I'm fairly new to Haskell programming. I am currently trying to familiarize myself with some source code for parsing with parsec.
Two things struck me:
type Parser = String -> Tree
According to the author, this is supposed to be a declaration of a function? That should actually look like this:
Parser :: String -> Tree right?
Another ambiguity is in the following code:
item :: Parser Char
item = P (\inp -> case inp of......
From my understanding this is a type declaration of a function right?
Shouldn't this be
item :: Parser -> Char
Thanks for helping me
Best regards Christoph
CodePudding user response:
type Parser = String -> TreeAccording to the author, this is supposed to be a declaration of a function? That should actually look like this:
More precisely, Parser is a type alias for the type String -> Tree which is a function which takes a String and returns a Tree.
So Parser is a new type name.
On the other hand, compare that to
Parser :: String -> Tree
This declares a function with the name Parser that has the type String -> Tree.

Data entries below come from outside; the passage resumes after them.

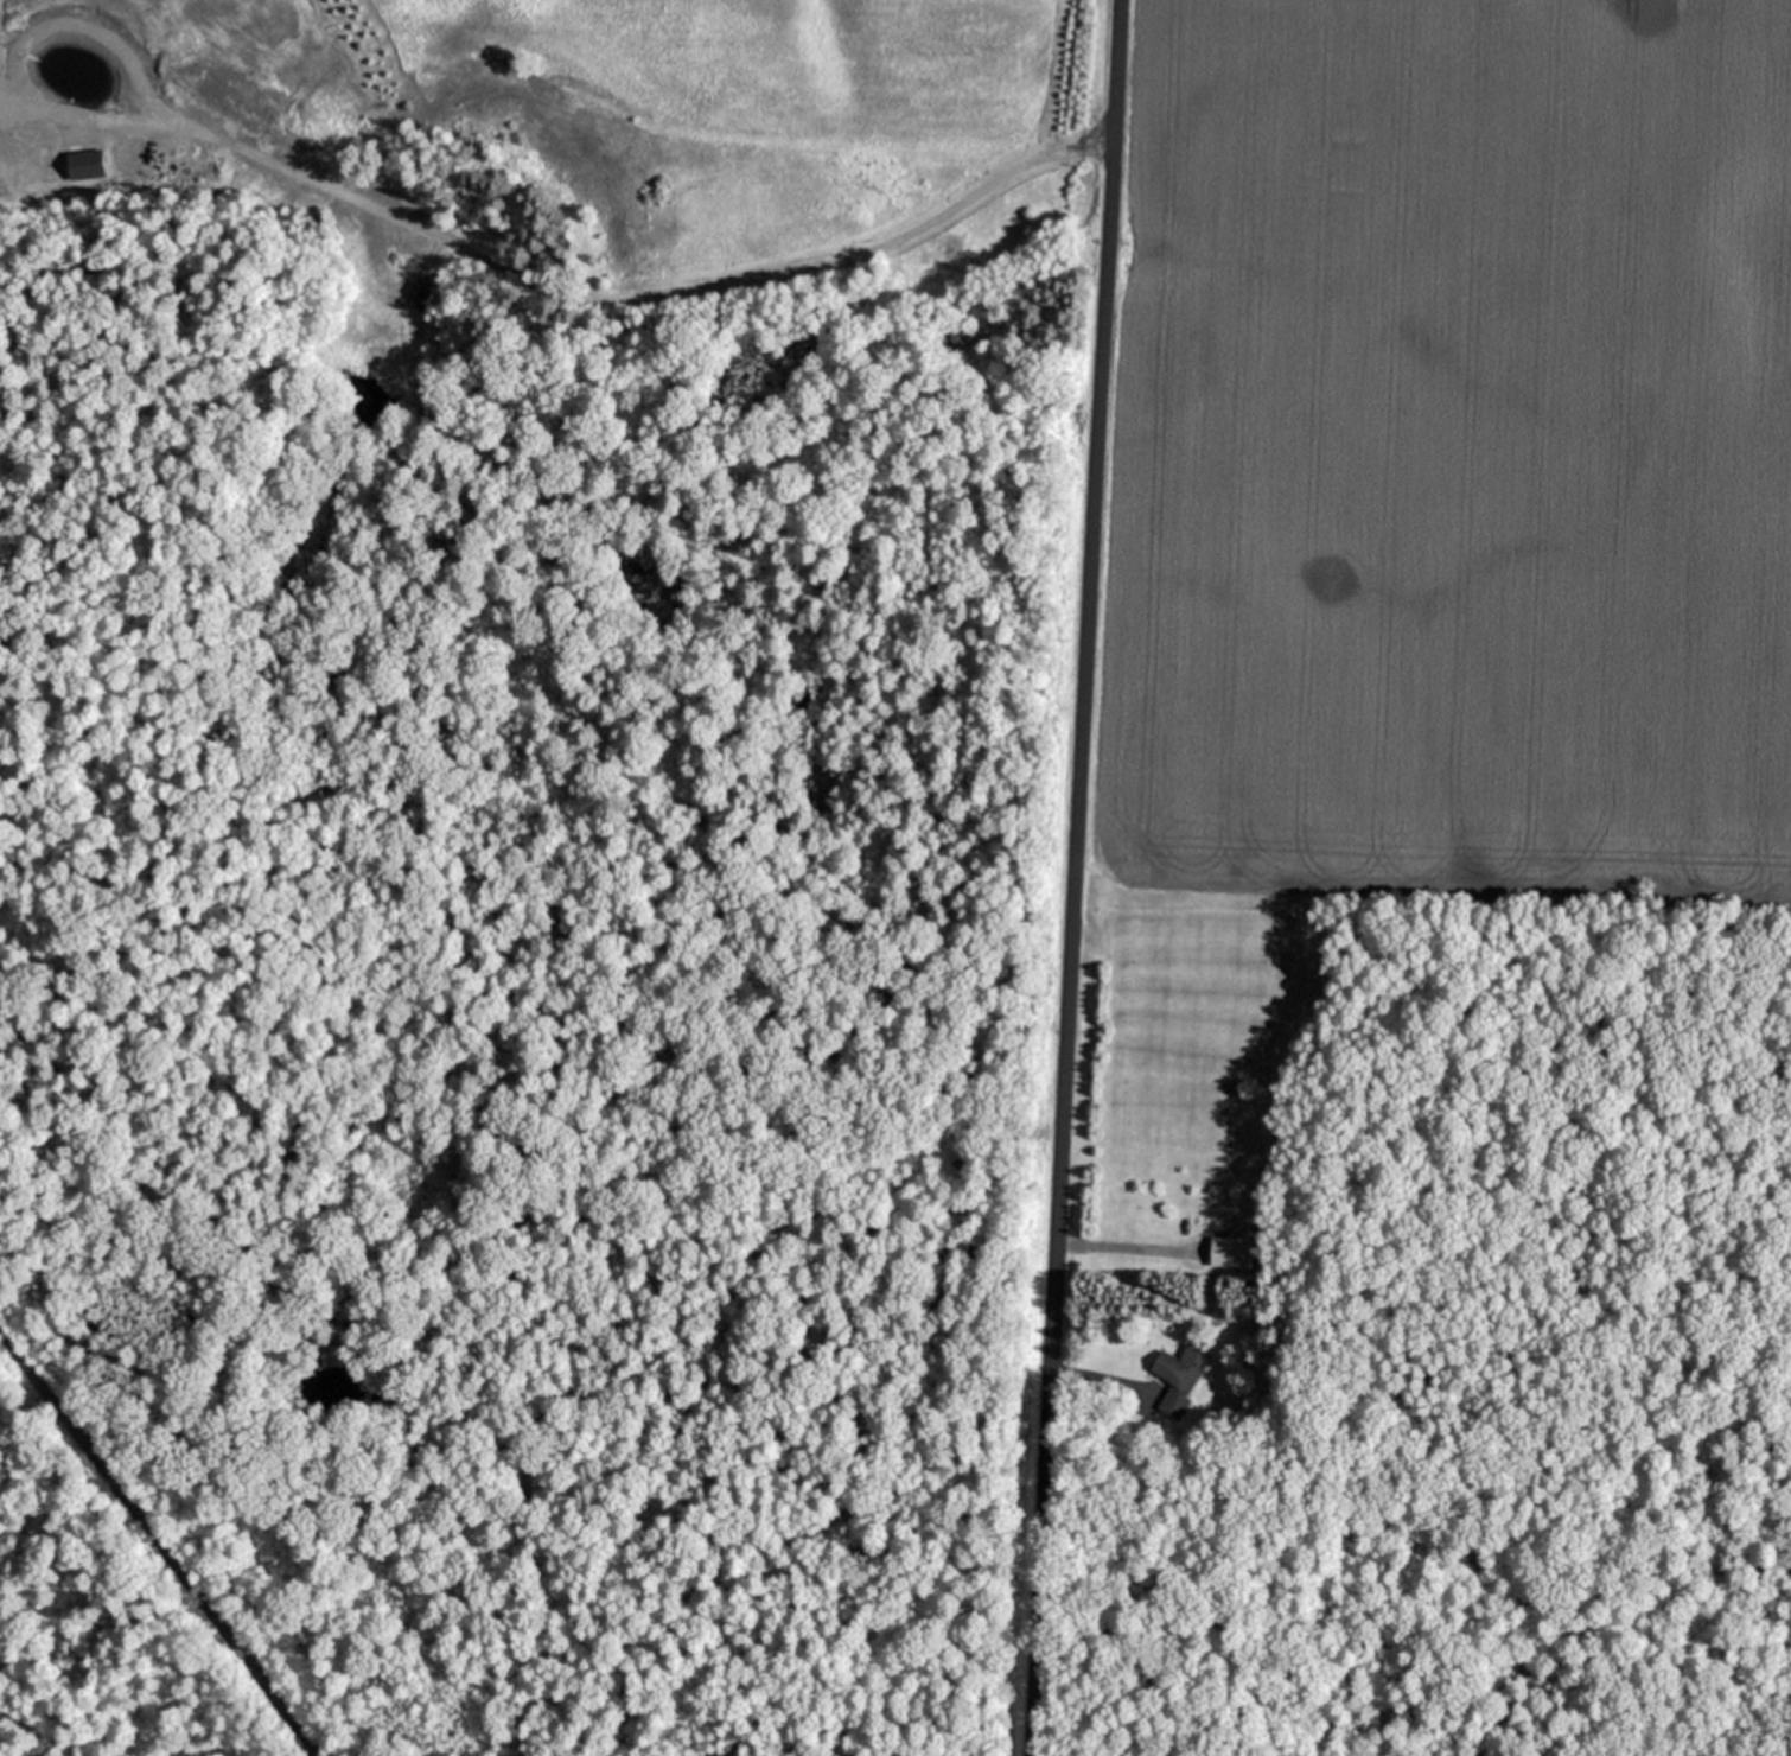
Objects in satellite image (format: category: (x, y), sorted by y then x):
road: (663, 299)
road: (1069, 878)
road: (1114, 1245)
building: (1229, 1250)
building: (1179, 1365)
road: (1090, 1376)
building: (1170, 1404)
road: (162, 1541)

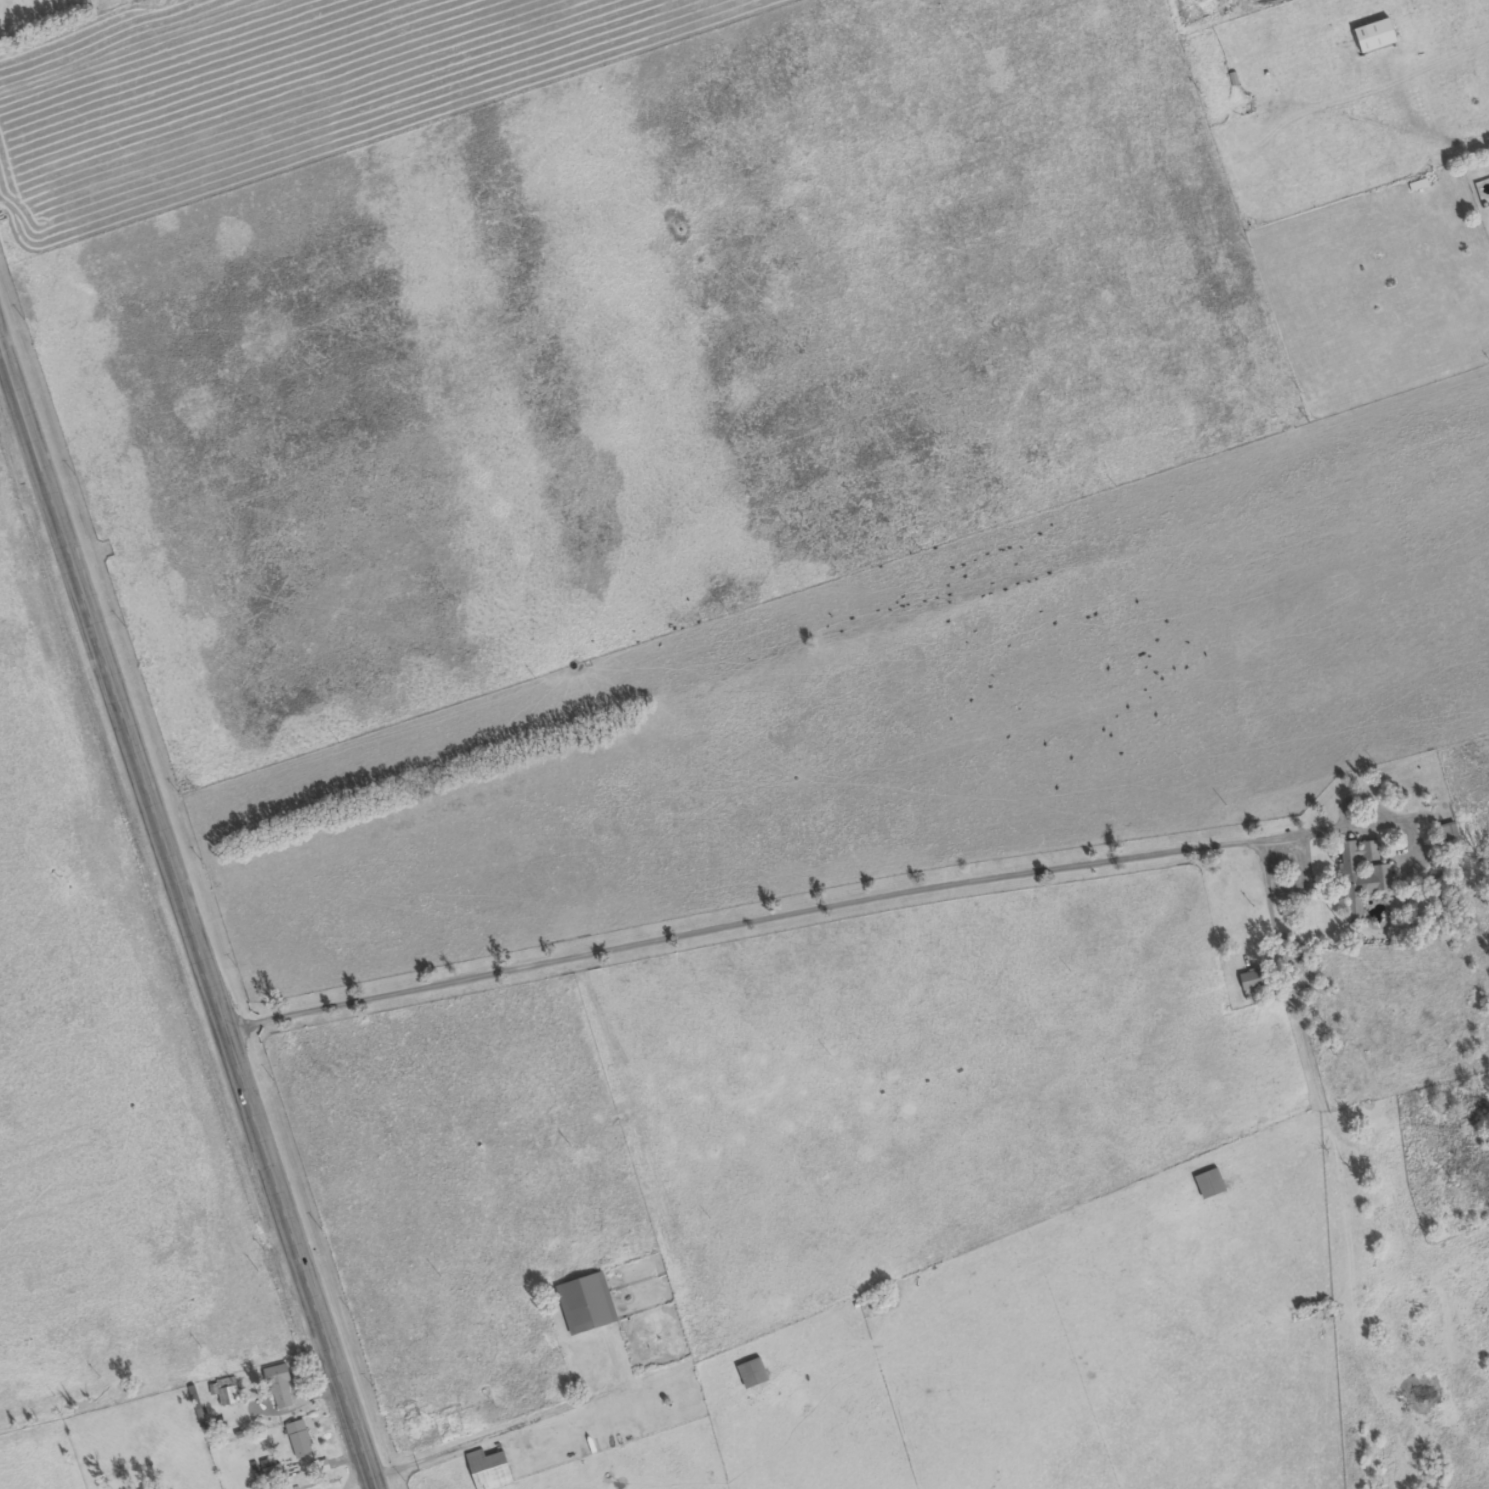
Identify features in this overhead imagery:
building: (1375, 36)
building: (1447, 831)
building: (1362, 875)
road: (186, 918)
road: (1288, 950)
building: (1255, 981)
building: (1210, 1184)
building: (587, 1303)
building: (752, 1373)
building: (280, 1387)
building: (300, 1439)
building: (271, 1466)
building: (489, 1470)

So in one the first case we declare a new type and in the second case we declare a name with a particular type.
As mentioned in the comment, this should be
parser :: String -> Tree
because function names should start with lowercase and type names start with uppercase.
CodePudding user response:
I assume you are looking at this slide deck. What the author actually says is:
In a functional language such as Haskell, parsers can naturally be viewed as functions.
-- A parser is a function that takes a string -- and returns some form of a tree type Parser = String -> Tree
What the author means by this is that parsers are functions, and the type of such a parser function might be the type Parser, which the author has defined as a type alias for the type String -> Tree.
That is, after defining the type alias Parser using:
type Parser = String -> Tree
an actual parser could be declared to have type Parser (equivalent to type String -> Tree) like so:
-- here is a very bad parser capable of parsing only one possible program
myTreeParser :: Parser
myTreeParser "2*3 4" = Plus (Times (Num 2) (Num 3)) (Num 4)
myTreeParser _ = error "Parser only supports the program '2*3 4'"
Consider the similar statement: "In a language supporting algebraic data types such as Haskell, points can natually be represented as pairs of floating point numbers: type Point = (Double, Double). The intention is not to define such a point but rather to describe the type of points by means of a type alias Point that is defined to be equivalent to the type (Double, Double) of pairs of floating point numbers.
The author goes on to refine the Parser type, pointing out that (1) parsers may not use all of their input and so should return (Tree, String) and not just Tree, (2) they may be able to parse their input in multiple ways (most importantly in "zero" ways, if the input cannot be parsed) and so should return a list of possible parse results [(Tree, String)], and (3) may need to parse something other than a Tree and so ought to be generalized to parse input into an arbitrary type:
type Parser a = String -> [(a, String)]
This defines a type alias Parser that is parameterized, meaning that Parser itself is not a complete type, but rather Parser Tree or Parser Char or Parser Double is a complete type, representing a parser that parses a Tree, Char, or Double.
So the declaration:
item :: Parser Char
is correct as written. Using the final version of this Parser type alias:
type Parser a = String -> [(a, String)]
the type Parser Char is equivalent to the type:
String -> [(Char, String)]
That is, item's type is that of a parser that accepts an input String and attempts to parse the beginning of the input to generate a Char value, plus the remainder of the String after the portion that was parsed. Ultimately, it returns zero or more such possible parses. (This particular definition of item returns either an empty list of zero parses, indicating no parse is possible, or a singleton list of precisely one parse, indicating the parse was successful.)